Students for each year's program are selected from applicants among the juniors and seniors of all Roanoke Valley high schools. The term lasts eight weeks and requires the students' attendance for a few hours on Saturdays and an occasional weeknight. Tuition, paid by the student's school system, is $150 - money that constitutes the program's entire budget.

There are 18 in the current class of Center Scholars, which began meeting on Jan. 31.

"I love it," said Cave Spring High School senior Michelle Morris. "I get exposed to stuff I can't get at school because there's no time for electives."

Dameon Lester, a Salem High School senior who plans to study art at Virginia Commonwealth University, is a second-time Center Scholar who has no regrets about giving up his Saturday-morning sleep for the program.

"It gets me involved in something I normally wouldn't do," he said. "It gives me new ideas and it's made me appreciate all the arts more."

This is the first year for Harris and Dolinger as the program's leaders.

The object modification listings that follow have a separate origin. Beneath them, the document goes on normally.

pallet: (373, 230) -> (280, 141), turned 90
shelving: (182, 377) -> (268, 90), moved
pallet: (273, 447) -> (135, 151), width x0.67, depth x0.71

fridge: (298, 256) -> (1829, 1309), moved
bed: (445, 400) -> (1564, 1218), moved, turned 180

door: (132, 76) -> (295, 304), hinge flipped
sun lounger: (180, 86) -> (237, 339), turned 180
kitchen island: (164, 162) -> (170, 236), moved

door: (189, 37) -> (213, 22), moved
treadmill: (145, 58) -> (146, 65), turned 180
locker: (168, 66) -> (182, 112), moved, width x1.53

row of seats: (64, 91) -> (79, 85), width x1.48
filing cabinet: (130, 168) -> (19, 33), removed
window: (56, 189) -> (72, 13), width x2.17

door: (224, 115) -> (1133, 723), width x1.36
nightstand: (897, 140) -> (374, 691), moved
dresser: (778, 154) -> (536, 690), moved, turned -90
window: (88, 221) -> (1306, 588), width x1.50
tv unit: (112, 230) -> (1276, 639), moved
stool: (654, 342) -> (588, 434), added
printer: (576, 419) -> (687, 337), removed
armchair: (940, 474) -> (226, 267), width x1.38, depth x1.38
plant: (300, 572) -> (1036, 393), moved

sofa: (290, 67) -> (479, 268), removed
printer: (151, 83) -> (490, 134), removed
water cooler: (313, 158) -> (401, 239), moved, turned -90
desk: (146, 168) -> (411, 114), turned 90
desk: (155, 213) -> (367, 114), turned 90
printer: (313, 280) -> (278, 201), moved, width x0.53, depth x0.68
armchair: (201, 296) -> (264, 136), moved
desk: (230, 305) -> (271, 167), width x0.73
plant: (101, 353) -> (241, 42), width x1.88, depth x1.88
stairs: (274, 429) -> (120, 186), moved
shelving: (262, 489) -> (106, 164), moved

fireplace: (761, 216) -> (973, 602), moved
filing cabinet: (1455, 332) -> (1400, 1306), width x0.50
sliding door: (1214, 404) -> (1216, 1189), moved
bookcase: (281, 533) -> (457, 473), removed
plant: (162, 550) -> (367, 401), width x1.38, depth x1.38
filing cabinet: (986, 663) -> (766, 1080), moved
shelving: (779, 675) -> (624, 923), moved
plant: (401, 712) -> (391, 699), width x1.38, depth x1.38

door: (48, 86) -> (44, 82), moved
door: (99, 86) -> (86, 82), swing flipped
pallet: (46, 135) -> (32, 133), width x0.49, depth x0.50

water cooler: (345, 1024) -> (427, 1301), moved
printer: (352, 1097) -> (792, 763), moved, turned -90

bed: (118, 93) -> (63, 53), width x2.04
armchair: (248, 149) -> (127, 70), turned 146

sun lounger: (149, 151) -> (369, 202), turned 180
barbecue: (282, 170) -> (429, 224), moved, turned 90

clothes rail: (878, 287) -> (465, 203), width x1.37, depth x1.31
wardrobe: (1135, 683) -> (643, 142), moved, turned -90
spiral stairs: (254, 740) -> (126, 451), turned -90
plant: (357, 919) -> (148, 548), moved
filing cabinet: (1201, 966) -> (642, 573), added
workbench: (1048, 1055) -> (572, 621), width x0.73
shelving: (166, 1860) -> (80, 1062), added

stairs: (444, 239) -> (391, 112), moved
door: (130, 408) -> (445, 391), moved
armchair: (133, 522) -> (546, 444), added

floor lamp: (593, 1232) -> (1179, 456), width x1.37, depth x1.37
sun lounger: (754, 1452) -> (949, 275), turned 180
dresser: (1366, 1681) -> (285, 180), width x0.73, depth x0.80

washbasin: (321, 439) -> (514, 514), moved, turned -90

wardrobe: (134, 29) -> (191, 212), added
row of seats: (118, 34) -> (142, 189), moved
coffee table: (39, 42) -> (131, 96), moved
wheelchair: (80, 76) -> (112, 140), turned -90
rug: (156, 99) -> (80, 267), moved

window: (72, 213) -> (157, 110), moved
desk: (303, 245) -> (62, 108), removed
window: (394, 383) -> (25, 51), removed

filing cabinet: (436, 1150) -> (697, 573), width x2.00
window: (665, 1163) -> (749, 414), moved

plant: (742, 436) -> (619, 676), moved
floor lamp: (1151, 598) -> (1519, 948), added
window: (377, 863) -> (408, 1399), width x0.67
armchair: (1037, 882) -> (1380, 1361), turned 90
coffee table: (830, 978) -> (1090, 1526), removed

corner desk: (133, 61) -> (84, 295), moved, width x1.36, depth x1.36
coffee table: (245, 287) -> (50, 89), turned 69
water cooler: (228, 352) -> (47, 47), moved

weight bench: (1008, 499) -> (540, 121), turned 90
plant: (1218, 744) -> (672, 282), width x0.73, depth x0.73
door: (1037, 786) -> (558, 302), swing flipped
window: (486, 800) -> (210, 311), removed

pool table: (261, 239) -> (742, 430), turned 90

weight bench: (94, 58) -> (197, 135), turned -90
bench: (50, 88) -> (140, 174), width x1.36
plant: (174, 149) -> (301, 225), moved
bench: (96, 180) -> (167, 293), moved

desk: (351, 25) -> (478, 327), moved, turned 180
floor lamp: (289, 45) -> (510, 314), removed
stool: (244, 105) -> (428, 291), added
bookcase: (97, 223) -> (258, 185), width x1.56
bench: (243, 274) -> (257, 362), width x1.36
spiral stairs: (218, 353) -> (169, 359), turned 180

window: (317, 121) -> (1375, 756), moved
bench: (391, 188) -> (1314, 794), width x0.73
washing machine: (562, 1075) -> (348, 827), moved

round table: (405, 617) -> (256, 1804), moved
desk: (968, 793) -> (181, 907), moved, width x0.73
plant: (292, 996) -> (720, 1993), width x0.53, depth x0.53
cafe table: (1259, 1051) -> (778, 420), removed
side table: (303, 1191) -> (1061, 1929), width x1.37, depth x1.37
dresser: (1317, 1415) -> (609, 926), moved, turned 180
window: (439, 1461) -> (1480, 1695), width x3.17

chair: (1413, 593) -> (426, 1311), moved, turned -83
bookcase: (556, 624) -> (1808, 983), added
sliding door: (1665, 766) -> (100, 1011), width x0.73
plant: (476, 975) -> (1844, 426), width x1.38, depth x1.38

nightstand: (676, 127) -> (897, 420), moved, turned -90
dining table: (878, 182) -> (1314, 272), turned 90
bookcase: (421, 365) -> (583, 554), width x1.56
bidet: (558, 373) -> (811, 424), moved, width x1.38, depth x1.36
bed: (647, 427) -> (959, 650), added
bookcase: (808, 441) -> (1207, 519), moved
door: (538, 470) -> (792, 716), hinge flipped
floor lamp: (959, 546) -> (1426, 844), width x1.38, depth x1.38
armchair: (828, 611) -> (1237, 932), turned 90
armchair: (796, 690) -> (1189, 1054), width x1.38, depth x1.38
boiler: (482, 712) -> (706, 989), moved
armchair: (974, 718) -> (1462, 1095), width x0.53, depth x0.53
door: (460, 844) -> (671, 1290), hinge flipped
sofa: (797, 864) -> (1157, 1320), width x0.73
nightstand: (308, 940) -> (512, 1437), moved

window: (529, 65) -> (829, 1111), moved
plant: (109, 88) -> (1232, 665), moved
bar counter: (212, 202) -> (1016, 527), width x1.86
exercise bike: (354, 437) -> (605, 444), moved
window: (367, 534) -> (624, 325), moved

They succeeded Magnet School drama teacher Faye Haggerty, who headed the program from its beginning through last year.

Harris is artist in residence for Roanoke City Schools and Dolinger is her counterpart with Roanoke County Schools. Both are sculptors.

"We opened it up and tried to reach everybody," Harris said. "For juniors and seniors, this is like our last shot at them."

"It's an alternative experience that isn't as structured as the schools," Dolinger said of the Center Scholars program. "They get the experience of socially and artistically interacting with different kinds of kids."

Arts council director Susan Cole said the program had become overly performance-oriented - both in content and in the type of student it was attracting. She felt the program needed more kinds of students and "a multi-disciplinary smattering of the arts.

"Mimi and Ed are pretty open-minded that way,"Cole said. "We set the tone by the teachers we hire."

The tone set by Harris and Dolinger has been diversity. The scholars attended a play at Mill Mountain Theater's Theatre B and later worked with Mary Best-Bova, resident director at Mill Mountain. They wrote children's stories under the guidance of writer Nancy Patterson. And there has been music, lots of music. The group attended a chamber music performance by the avant-garde Kronos Quartet, visited Threshold Recording to hear from singer/musician Curley Ennis and engineer Harold Thompson on the subject of making recordings and surviving in the music business, and met with African-American musicians Leroy Lowe and Hadassah Stowe.

"Stop thought," Stowe told the scholars. "Become one with yourself and your spirit."

After hearing Lowe & Stowe perform, the high scholars tried their own hand at the chants and songs and the performers' exotic instruments.

"You could just lose yourself in the music," said Lisa Thi Beskar, a Patrick Henry High School junior. "It was like another Lisa Thi coming down."

Excursions have included a tour of exhibitions at the Southeastern Center for Contemporary Art at Winston-Salem, N.C. and the trip to West's place near Pembroke.

Besides the play-going experience the scholars got two hours of actor-training exercises under Bova's direction.

"You can be any age and any sex and in any country of the world and be an actor," Bova told the scholars. "You don't need a paint brush. You don't need clay. You just need yourself and your life experience. Tonight you may discover not only something about theater but something about yourself."

The exercises were followed by improvised dramatic vignettes by the students.

"They're so willing to try something," Bova said after the session. "That's why they participate in this program."

The enthusiasm was demonstrated again a few days later, when the scholars underwent a two-hour crash course in ballet and jazz movement, then gamely created a series of short ballets of their own. Their instructor on that occasion was Julie White, a dancer and teacher in the Roanoke City's Magnet School for the Arts.

West came to Roanoke to work with the scholars on a collaborative sculpture that was installed Monday in the arts council's window at 20 E. Church Ave. It will remain on public display there for at least six weeks.

It was the final project for this class of Center Scholars.

"I wish it would go on longer," Salem High School senior Danny Kiser said. "I love experiencing different kinds of art. It's terrific."